**TASK OBJECTIVE**
Copy out every line below word for word, leaving out the pictures.

**RECORDS PROVIDED**

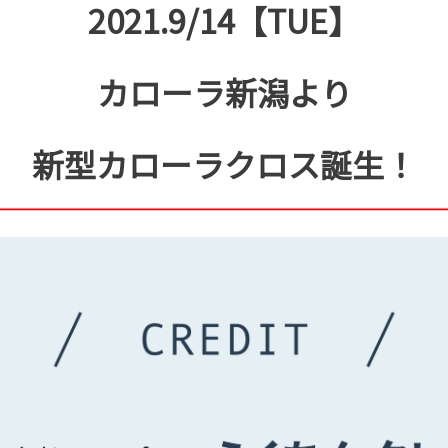
2021.9/14【TUE​​​​】
カローラ新潟より
新型カローラクロス誕生！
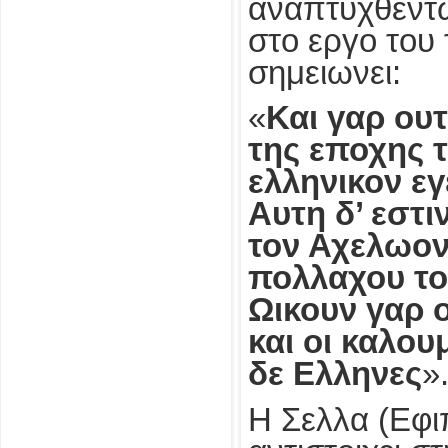
αναπτυχθεντ
στο εργο του
σημειωνει:
«
Και γαρ ουτ
της εποχης 
ελληνικον εγ
Αυτη δ’ εστι
τον Αχελωον
πολλαχου το
Ωικουν γαρ ο
και οι καλου
δε Ελληνες
»
Η Σελλα (Εφι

**TASK RESPONSE**
2021.9/14【TUE​​​​】
カローラ新潟より
新型カローラクロス誕生！
αναπτυχθεντ
στο εργο του
σημειωνει:
«
Και γαρ ουτ
της εποχης 
ελληνικον εγ
Αυτη δ’ εστι
τον Αχελωον
πολλαχου το
Ωικουν γαρ ο
και οι καλου
δε Ελληνες
»
Η Σελλα (Εφι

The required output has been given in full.